PROBLEM TO WORK ON
Scan the entries below and return each line that contains "matin".

SUPPLIED ENTRIES
=== Section Start ===

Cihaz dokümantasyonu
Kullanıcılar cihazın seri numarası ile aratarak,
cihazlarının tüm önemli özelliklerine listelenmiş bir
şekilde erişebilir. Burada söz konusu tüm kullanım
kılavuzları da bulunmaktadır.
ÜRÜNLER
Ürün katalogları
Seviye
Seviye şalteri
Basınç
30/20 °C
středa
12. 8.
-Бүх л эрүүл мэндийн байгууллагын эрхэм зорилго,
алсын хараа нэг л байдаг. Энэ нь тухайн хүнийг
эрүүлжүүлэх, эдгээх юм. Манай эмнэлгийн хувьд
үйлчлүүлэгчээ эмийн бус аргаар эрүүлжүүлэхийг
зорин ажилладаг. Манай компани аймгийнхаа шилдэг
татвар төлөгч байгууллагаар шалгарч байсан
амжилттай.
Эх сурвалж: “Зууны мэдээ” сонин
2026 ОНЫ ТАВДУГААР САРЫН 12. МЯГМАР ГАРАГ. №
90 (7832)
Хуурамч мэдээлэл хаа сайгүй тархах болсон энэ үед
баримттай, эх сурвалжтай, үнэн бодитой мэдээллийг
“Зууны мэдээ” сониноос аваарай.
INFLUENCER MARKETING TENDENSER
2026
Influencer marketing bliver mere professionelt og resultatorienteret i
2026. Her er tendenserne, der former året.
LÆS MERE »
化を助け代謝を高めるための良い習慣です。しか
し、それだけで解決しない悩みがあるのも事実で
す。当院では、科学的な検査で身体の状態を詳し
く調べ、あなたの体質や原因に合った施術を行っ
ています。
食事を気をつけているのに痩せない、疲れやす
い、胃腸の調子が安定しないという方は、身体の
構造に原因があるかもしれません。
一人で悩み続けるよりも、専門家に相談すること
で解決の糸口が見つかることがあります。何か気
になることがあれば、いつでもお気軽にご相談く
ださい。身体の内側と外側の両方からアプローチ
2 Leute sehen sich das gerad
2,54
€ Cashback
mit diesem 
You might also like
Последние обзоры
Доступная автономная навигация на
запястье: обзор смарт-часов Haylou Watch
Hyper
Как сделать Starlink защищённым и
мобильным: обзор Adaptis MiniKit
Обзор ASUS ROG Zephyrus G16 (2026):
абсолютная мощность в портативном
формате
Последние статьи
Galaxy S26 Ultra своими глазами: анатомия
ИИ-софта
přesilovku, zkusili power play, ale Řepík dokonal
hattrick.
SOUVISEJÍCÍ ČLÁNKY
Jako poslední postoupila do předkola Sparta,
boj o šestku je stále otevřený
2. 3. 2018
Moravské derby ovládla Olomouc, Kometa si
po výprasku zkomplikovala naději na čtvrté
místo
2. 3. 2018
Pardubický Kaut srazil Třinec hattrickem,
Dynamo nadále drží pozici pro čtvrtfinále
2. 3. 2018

=== Section End ===
=== Section Start ===

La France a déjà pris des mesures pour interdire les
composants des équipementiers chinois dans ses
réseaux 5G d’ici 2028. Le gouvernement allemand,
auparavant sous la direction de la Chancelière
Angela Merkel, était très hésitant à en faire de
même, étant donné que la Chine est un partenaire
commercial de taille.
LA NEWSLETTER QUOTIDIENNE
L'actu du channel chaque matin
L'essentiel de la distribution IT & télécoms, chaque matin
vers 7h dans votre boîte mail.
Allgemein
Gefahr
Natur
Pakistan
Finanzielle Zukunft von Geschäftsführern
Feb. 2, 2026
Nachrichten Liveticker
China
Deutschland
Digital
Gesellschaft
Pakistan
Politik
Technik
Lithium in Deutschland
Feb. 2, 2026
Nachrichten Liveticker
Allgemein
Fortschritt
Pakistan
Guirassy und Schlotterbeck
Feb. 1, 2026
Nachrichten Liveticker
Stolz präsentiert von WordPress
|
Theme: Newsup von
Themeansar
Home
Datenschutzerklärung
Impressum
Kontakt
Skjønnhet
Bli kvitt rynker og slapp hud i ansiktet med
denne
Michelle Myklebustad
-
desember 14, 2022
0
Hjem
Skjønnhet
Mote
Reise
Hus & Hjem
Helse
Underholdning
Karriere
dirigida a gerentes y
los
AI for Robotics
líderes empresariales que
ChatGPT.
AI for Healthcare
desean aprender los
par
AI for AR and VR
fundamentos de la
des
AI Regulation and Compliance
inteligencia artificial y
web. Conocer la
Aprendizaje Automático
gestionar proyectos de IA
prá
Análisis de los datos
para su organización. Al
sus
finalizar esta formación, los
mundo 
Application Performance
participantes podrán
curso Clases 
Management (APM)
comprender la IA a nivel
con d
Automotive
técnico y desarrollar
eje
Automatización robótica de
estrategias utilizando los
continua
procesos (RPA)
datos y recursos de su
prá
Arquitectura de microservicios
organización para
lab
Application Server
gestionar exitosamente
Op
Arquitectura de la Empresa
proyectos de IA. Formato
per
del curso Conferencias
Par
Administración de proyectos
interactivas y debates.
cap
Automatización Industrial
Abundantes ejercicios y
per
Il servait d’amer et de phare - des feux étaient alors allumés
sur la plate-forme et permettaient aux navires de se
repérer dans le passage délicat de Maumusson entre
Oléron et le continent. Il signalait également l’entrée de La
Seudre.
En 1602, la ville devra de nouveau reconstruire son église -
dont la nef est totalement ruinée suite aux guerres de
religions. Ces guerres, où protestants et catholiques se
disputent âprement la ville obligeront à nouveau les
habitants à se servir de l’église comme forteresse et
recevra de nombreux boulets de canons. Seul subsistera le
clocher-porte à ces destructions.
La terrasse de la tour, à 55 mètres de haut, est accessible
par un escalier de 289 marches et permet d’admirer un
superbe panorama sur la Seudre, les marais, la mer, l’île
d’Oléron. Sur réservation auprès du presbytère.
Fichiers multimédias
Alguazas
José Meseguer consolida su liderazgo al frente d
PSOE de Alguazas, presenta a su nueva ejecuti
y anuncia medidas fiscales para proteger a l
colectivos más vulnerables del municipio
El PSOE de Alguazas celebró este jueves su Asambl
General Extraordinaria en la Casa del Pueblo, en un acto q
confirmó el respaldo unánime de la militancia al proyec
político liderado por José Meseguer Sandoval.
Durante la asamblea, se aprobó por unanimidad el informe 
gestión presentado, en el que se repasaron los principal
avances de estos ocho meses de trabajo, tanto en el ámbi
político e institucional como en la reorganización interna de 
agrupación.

=== Section End ===

TASK ANSWER
L'actu du channel chaque matin
L'essentiel de la distribution IT & télécoms, chaque matin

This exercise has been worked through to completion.